[BugFix] EnvBase._complete_done to complete "terminated" key proper…

…ly (pytorch#2294)
ai4co · Jul 18, 2024 · c4b2eb0 · c4b2eb0
1 parent f764c02
commit c4b2eb0
Show file tree

Hide file tree

Showing 2 changed files with 63 additions and 6 deletions.
diff --git a/test/test_env.py b/test/test_env.py
@@ -311,6 +311,62 @@ def test_rollout_predictability(device):
     ).all()
 
 
+# Check that the "terminated" key is filled in automatically if only the "done"
+# key is provided in `_step`.
+def test_done_key_completion_done():
+    class DoneEnv(CountingEnv):
+        def _step(
+            self,
+            tensordict: TensorDictBase,
+        ) -> TensorDictBase:
+            self.count += 1
+            tensordict = TensorDict(
+                source={
+                    "observation": self.count.clone(),
+                    "done": self.count > self.max_steps,
+                    "reward": torch.zeros_like(self.count, dtype=torch.float),
+                },
+                batch_size=self.batch_size,
+                device=self.device,
+            )
+            return tensordict
+
+    env = DoneEnv(max_steps=torch.tensor([[0], [1]]), batch_size=(2,))
+    td = env.reset()
+    env.rand_action(td)
+    td = env.step(td)
+    assert torch.equal(td[("next", "done")], torch.tensor([[True], [False]]))
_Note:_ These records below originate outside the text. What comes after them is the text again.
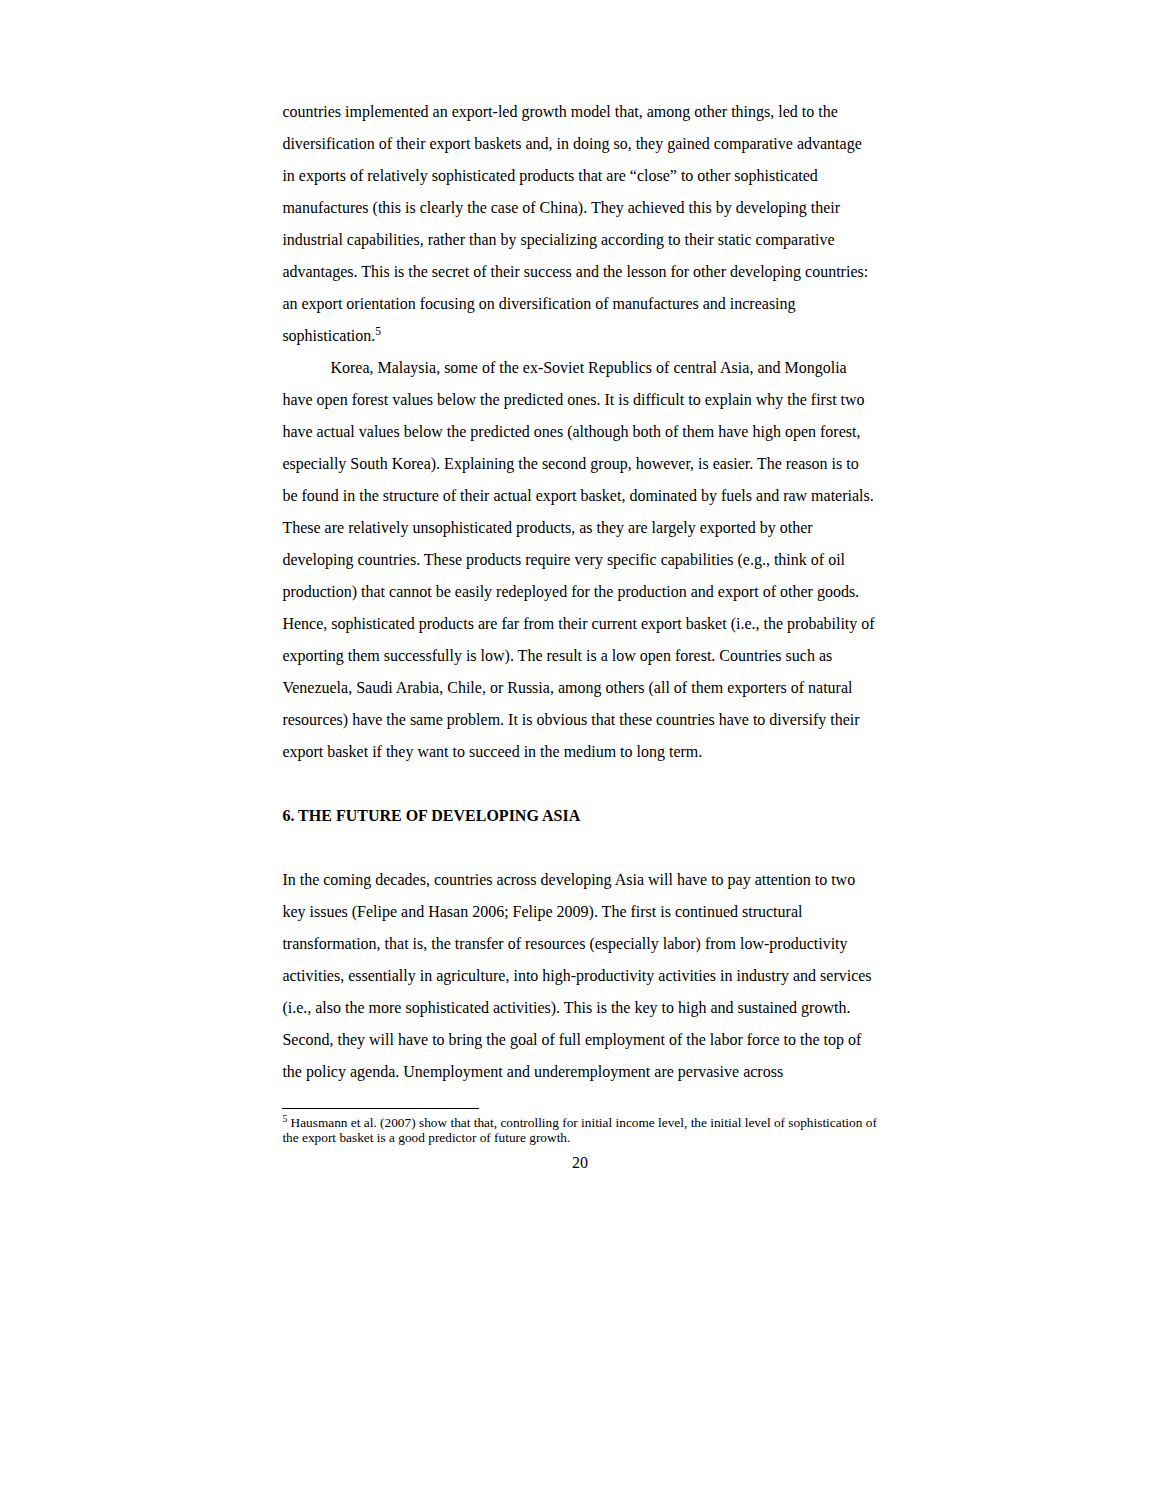countries implemented an export-led growth model that, among other things, led to the diversification of their export baskets and, in doing so, they gained comparative advantage in exports of relatively sophisticated products that are “close” to other sophisticated manufactures (this is clearly the case of China). They achieved this by developing their industrial capabilities, rather than by specializing according to their static comparative advantages. This is the secret of their success and the lesson for other developing countries: an export orientation focusing on diversification of manufactures and increasing sophistication.5
Korea, Malaysia, some of the ex-Soviet Republics of central Asia, and Mongolia have open forest values below the predicted ones. It is difficult to explain why the first two have actual values below the predicted ones (although both of them have high open forest, especially South Korea). Explaining the second group, however, is easier. The reason is to be found in the structure of their actual export basket, dominated by fuels and raw materials. These are relatively unsophisticated products, as they are largely exported by other developing countries. These products require very specific capabilities (e.g., think of oil production) that cannot be easily redeployed for the production and export of other goods. Hence, sophisticated products are far from their current export basket (i.e., the probability of exporting them successfully is low). The result is a low open forest. Countries such as Venezuela, Saudi Arabia, Chile, or Russia, among others (all of them exporters of natural resources) have the same problem. It is obvious that these countries have to diversify their export basket if they want to succeed in the medium to long term.
6. THE FUTURE OF DEVELOPING ASIA
In the coming decades, countries across developing Asia will have to pay attention to two key issues (Felipe and Hasan 2006; Felipe 2009). The first is continued structural transformation, that is, the transfer of resources (especially labor) from low-productivity activities, essentially in agriculture, into high-productivity activities in industry and services (i.e., also the more sophisticated activities). This is the key to high and sustained growth. Second, they will have to bring the goal of full employment of the labor force to the top of the policy agenda. Unemployment and underemployment are pervasive across
5 Hausmann et al. (2007) show that that, controlling for initial income level, the initial level of sophistication of the export basket is a good predictor of future growth.
20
+    assert torch.equal(td[("next", "terminated")], torch.tensor([[True], [False]]))
+
+
+# Check that the "done" key is filled in automatically if only the "terminated"
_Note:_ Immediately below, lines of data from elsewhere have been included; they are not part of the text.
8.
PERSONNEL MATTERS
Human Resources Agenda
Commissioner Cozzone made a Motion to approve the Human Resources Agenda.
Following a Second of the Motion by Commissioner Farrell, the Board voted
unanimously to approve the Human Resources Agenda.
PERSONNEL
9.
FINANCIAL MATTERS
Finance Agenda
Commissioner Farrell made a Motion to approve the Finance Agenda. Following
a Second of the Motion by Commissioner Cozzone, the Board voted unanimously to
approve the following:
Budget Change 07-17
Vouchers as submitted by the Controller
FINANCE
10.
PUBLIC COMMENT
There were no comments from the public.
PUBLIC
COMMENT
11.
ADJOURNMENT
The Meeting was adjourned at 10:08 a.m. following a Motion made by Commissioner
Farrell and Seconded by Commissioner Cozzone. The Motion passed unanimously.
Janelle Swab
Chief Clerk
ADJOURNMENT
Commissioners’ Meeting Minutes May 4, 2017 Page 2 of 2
+# key is provided in `_step`.
+def test_done_key_completion_terminated():
+    class TerminatedEnv(CountingEnv):
+        def _step(
+            self,
+            tensordict: TensorDictBase,
+        ) -> TensorDictBase:
+            self.count += 1
+            tensordict = TensorDict(
+                source={
+                    "observation": self.count.clone(),
+                    "terminated": self.count > self.max_steps,
+                    "reward": torch.zeros_like(self.count, dtype=torch.float),
+                },
+                batch_size=self.batch_size,
+                device=self.device,
+            )
+            return tensordict
+
+    env = TerminatedEnv(max_steps=torch.tensor([[0], [1]]), batch_size=(2,))
+    td = env.reset()
+    env.rand_action(td)
+    td = env.step(td)
+    assert torch.equal(td[("next", "done")], torch.tensor([[True], [False]]))
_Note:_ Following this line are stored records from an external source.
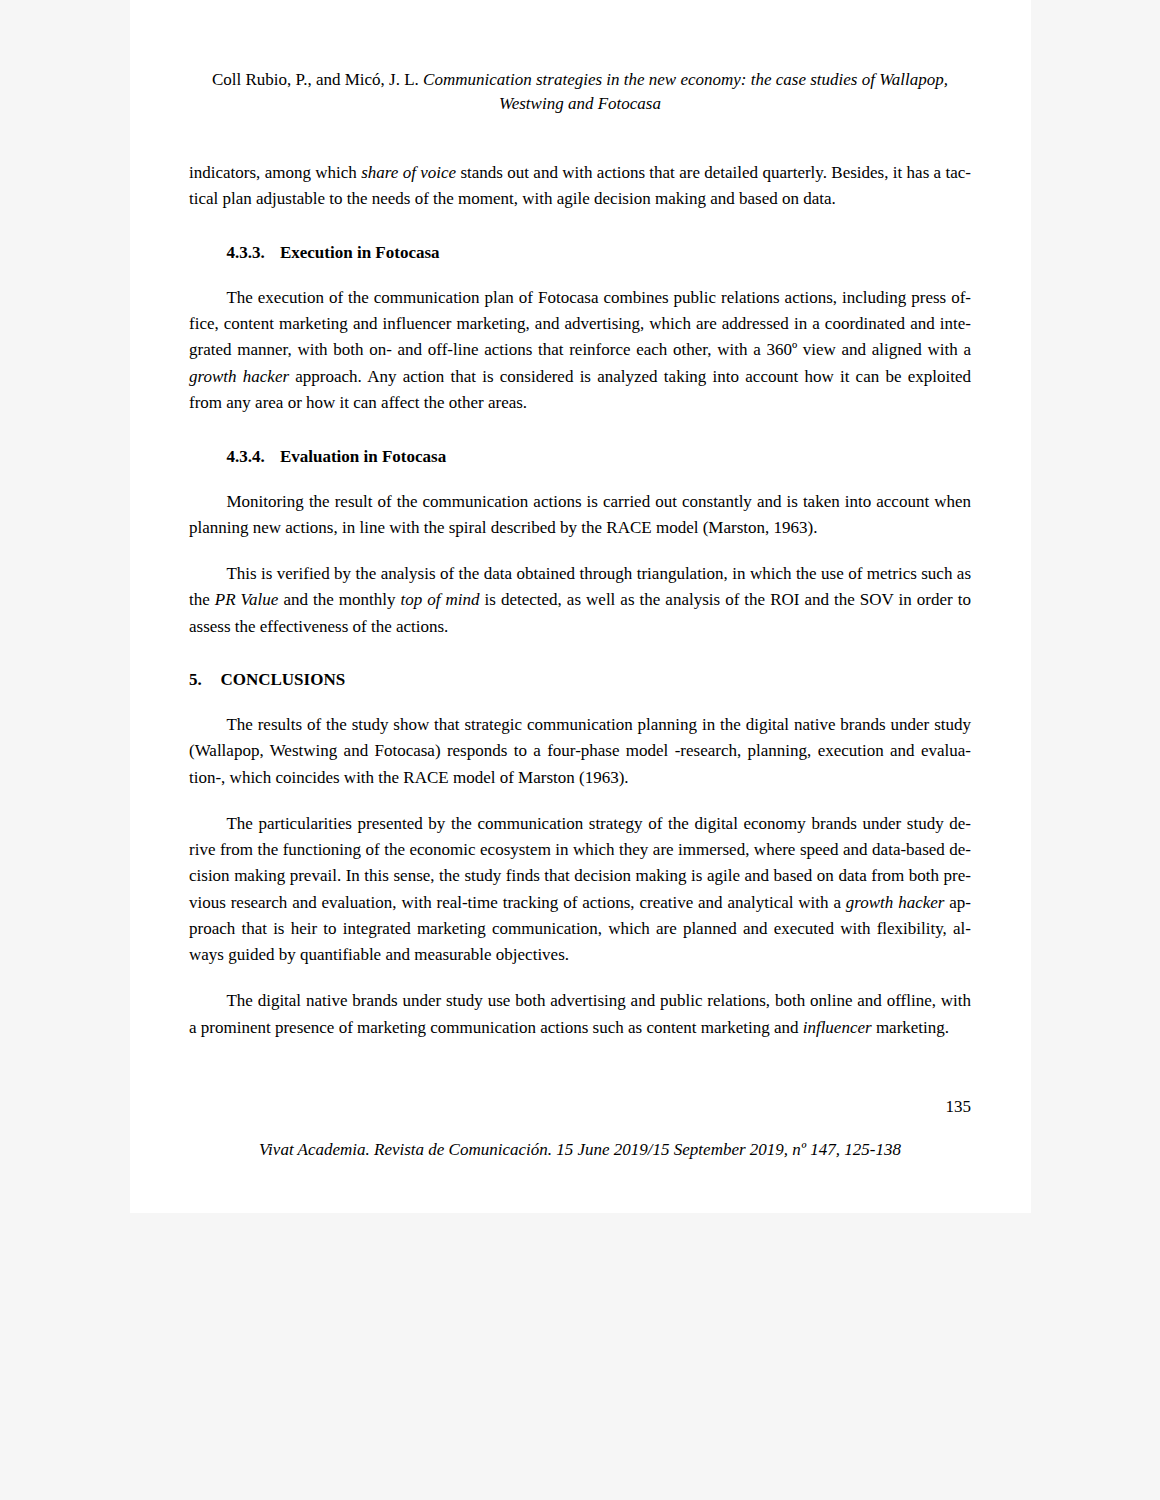Coll Rubio, P., and Micó, J. L. Communication strategies in the new economy: the case studies of Wallapop, Westwing and Fotocasa
indicators, among which share of voice stands out and with actions that are detailed quarterly. Besides, it has a tactical plan adjustable to the needs of the moment, with agile decision making and based on data.
4.3.3. Execution in Fotocasa
The execution of the communication plan of Fotocasa combines public relations actions, including press office, content marketing and influencer marketing, and advertising, which are addressed in a coordinated and integrated manner, with both on- and off-line actions that reinforce each other, with a 360º view and aligned with a growth hacker approach. Any action that is considered is analyzed taking into account how it can be exploited from any area or how it can affect the other areas.
4.3.4. Evaluation in Fotocasa
Monitoring the result of the communication actions is carried out constantly and is taken into account when planning new actions, in line with the spiral described by the RACE model (Marston, 1963).
This is verified by the analysis of the data obtained through triangulation, in which the use of metrics such as the PR Value and the monthly top of mind is detected, as well as the analysis of the ROI and the SOV in order to assess the effectiveness of the actions.
5. CONCLUSIONS
The results of the study show that strategic communication planning in the digital native brands under study (Wallapop, Westwing and Fotocasa) responds to a four-phase model -research, planning, execution and evaluation-, which coincides with the RACE model of Marston (1963).
The particularities presented by the communication strategy of the digital economy brands under study derive from the functioning of the economic ecosystem in which they are immersed, where speed and data-based decision making prevail. In this sense, the study finds that decision making is agile and based on data from both previous research and evaluation, with real-time tracking of actions, creative and analytical with a growth hacker approach that is heir to integrated marketing communication, which are planned and executed with flexibility, always guided by quantifiable and measurable objectives.
The digital native brands under study use both advertising and public relations, both online and offline, with a prominent presence of marketing communication actions such as content marketing and influencer marketing.
135
Vivat Academia. Revista de Comunicación. 15 June 2019/15 September 2019, nº 147, 125-138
+    assert torch.equal(td[("next", "terminated")], torch.tensor([[True], [False]]))
+
+
 @pytest.mark.skipif(not _has_gym, reason="no gym")
 @pytest.mark.parametrize("env_name", [PENDULUM_VERSIONED])
 @pytest.mark.parametrize("frame_skip", [1])

diff --git a/torchrl/envs/common.py b/torchrl/envs/common.py
@@ -1515,7 +1515,8 @@ def _complete_done(
             shape = (*leading_dim, *item.shape)
             if val is not None:
                 if val.shape != shape:
-                    data.set(key, val.reshape(shape))
+                    val = val.reshape(shape)
+                    data.set(key, val)
                 vals[key] = val
 
         if len(vals) < i + 1:
@@ -1535,18 +1536,18 @@ def _complete_done(
                             "Cannot infer the value of terminated when only done and truncated are present."
                         )
                     data.set("terminated", val)
+                    data_keys.add("terminated")
                 elif (
                     key == "terminated"
                     and val is not None
                     and "done" in done_spec_keys
                     and "done" not in data_keys
                 ):
                     if "truncated" in data_keys:
-                        done = val | data.get("truncated")
-                        data.set("done", done)
-                    else:
-                        data.set("done", val)
-                elif val is None:
+                        val = val | data.get("truncated")
+                    data.set("done", val)
+                    data_keys.add("done")
+                elif val is None and key not in data_keys:
                     # we must keep this here: we only want to fill with 0s if we're sure
                     # done should not be copied to terminated or terminated to done
                     # in this case, just fill with 0s